Determine how many lines of the data below contain "først", then give only that number.

» The data:
-- Opening Marker --

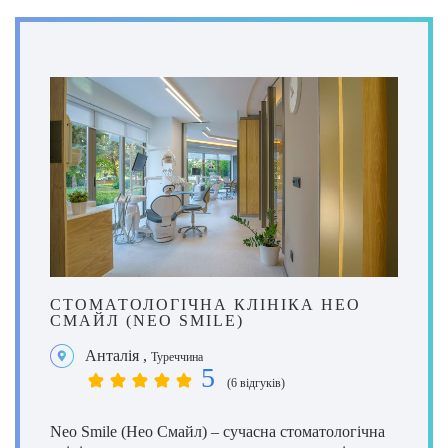
СТОМАТОЛОГІЧНА КЛІНІКА НЕО
СМАЙЛ (NEO SMILE)
Анталія
,
Туреччина
5
(6 відгуків)
Neo Smile (Нео Смайл) – сучасна стоматологічна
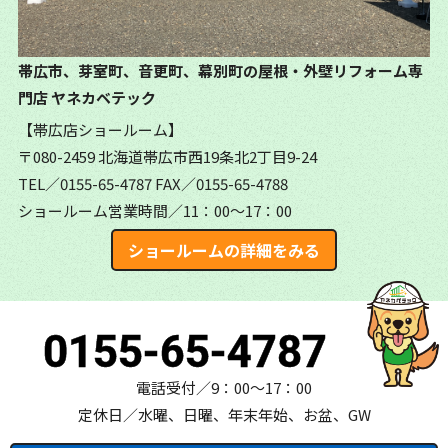
帯広市、芽室町、音更町、幕別町の屋根・外壁リフォーム専
門店
ヤネカベテック
【帯広店ショールーム】
〒080-2459 北海道帯広市西19条北2丁目9-24
TEL／0155-65-4787
FAX／0155-65-4788
ショールーム営業時間／11：00～17：00
ショールームの詳細をみる
0155-65-4787
電話受付／9：00～17：00
定休日／水曜、日曜、年末年始、お盆、GW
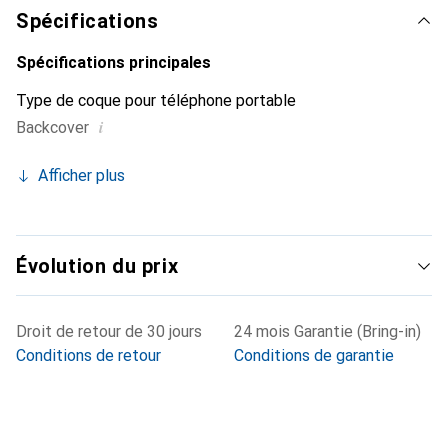
constitue un choix fiable pour une clientèle exigeante.
Spécifications
Spécifications principales
Type de coque pour téléphone portable
i
Backcover
Afficher plus
Évolution du prix
Droit de retour de 30 jours
24 mois Garantie (Bring-in)
Conditions de retour
Conditions de garantie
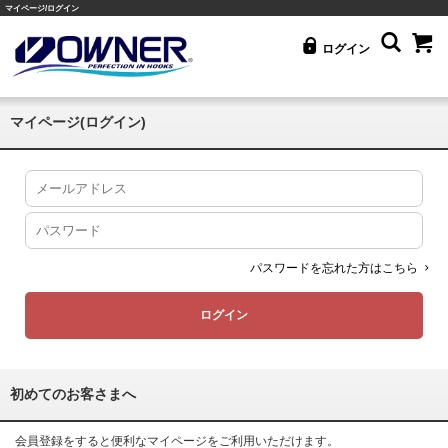
マイページ/ログイン
ログイン
マイページ(ログイン)
パスワードを忘れた方はこちら
初めてのお客さまへ
会員登録をすると便利なマイページをご利用いただけます。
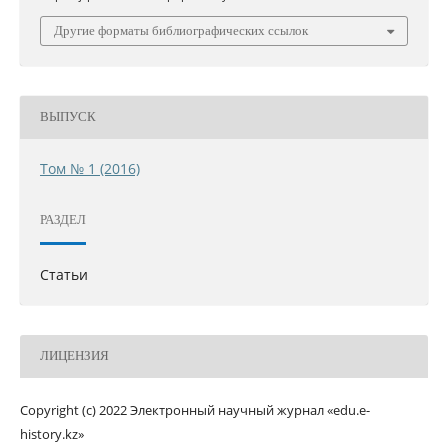
Другие форматы библиографических ссылок
ВЫПУСК
Том № 1 (2016)
РАЗДЕЛ
Статьи
ЛИЦЕНЗИЯ
Copyright (c) 2022 Электронный научный журнал «edu.e-
history.kz»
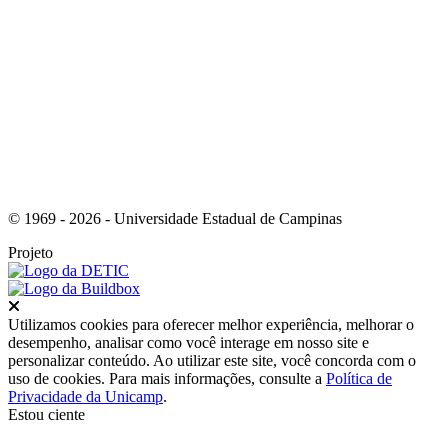
Link para o RSS
© 1969 - 2026 - Universidade Estadual de Campinas
Projeto
Fechar
Utilizamos cookies para oferecer melhor experiência, melhorar o
desempenho, analisar como você interage em nosso site e
personalizar conteúdo. Ao utilizar este site, você concorda com o
uso de cookies. Para mais informações, consulte a
Política de
Privacidade da Unicamp
.
Estou ciente
Ir para o topo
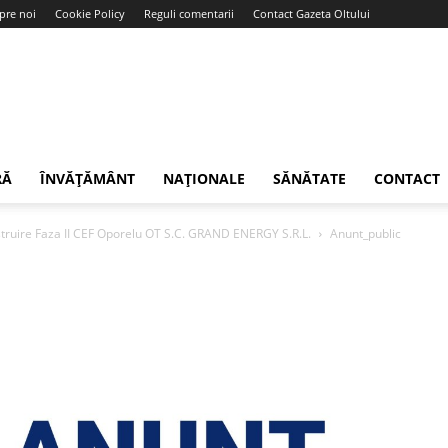
pre noi
Cookie Policy
Reguli comentarii
Contact Gazeta Oltului
RĂ
ÎNVĂȚĂMÂNT
NAȚIONALE
SĂNĂTATE
CONTACT
struire Faza II CEF Oporelu OT S.C. GRAND ENERGY S.R.L.
Anunt_public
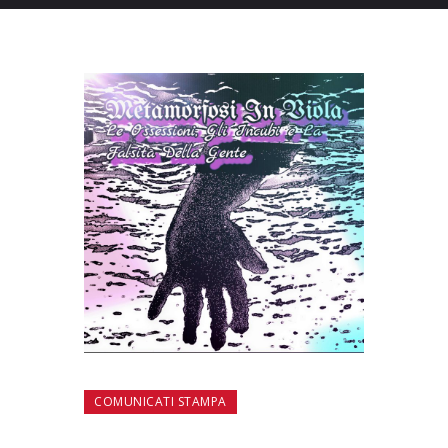
COMUNICATI STAMPA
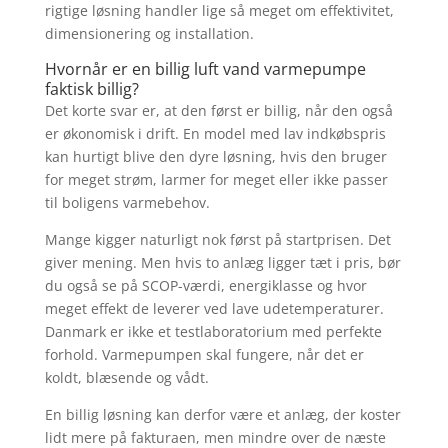
rigtige løsning handler lige så meget om effektivitet,
dimensionering og installation.
Hvornår er en billig luft vand varmepumpe
faktisk billig?
Det korte svar er, at den først er billig, når den også
er økonomisk i drift. En model med lav indkøbspris
kan hurtigt blive den dyre løsning, hvis den bruger
for meget strøm, larmer for meget eller ikke passer
til boligens varmebehov.
Mange kigger naturligt nok først på startprisen. Det
giver mening. Men hvis to anlæg ligger tæt i pris, bør
du også se på SCOP-værdi, energiklasse og hvor
meget effekt de leverer ved lave udetemperaturer.
Danmark er ikke et testlaboratorium med perfekte
forhold. Varmepumpen skal fungere, når det er
koldt, blæsende og vådt.
En billig løsning kan derfor være et anlæg, der koster
lidt mere på fakturaen, men mindre over de næste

-- Closing Marker --

» Answer for the task: 2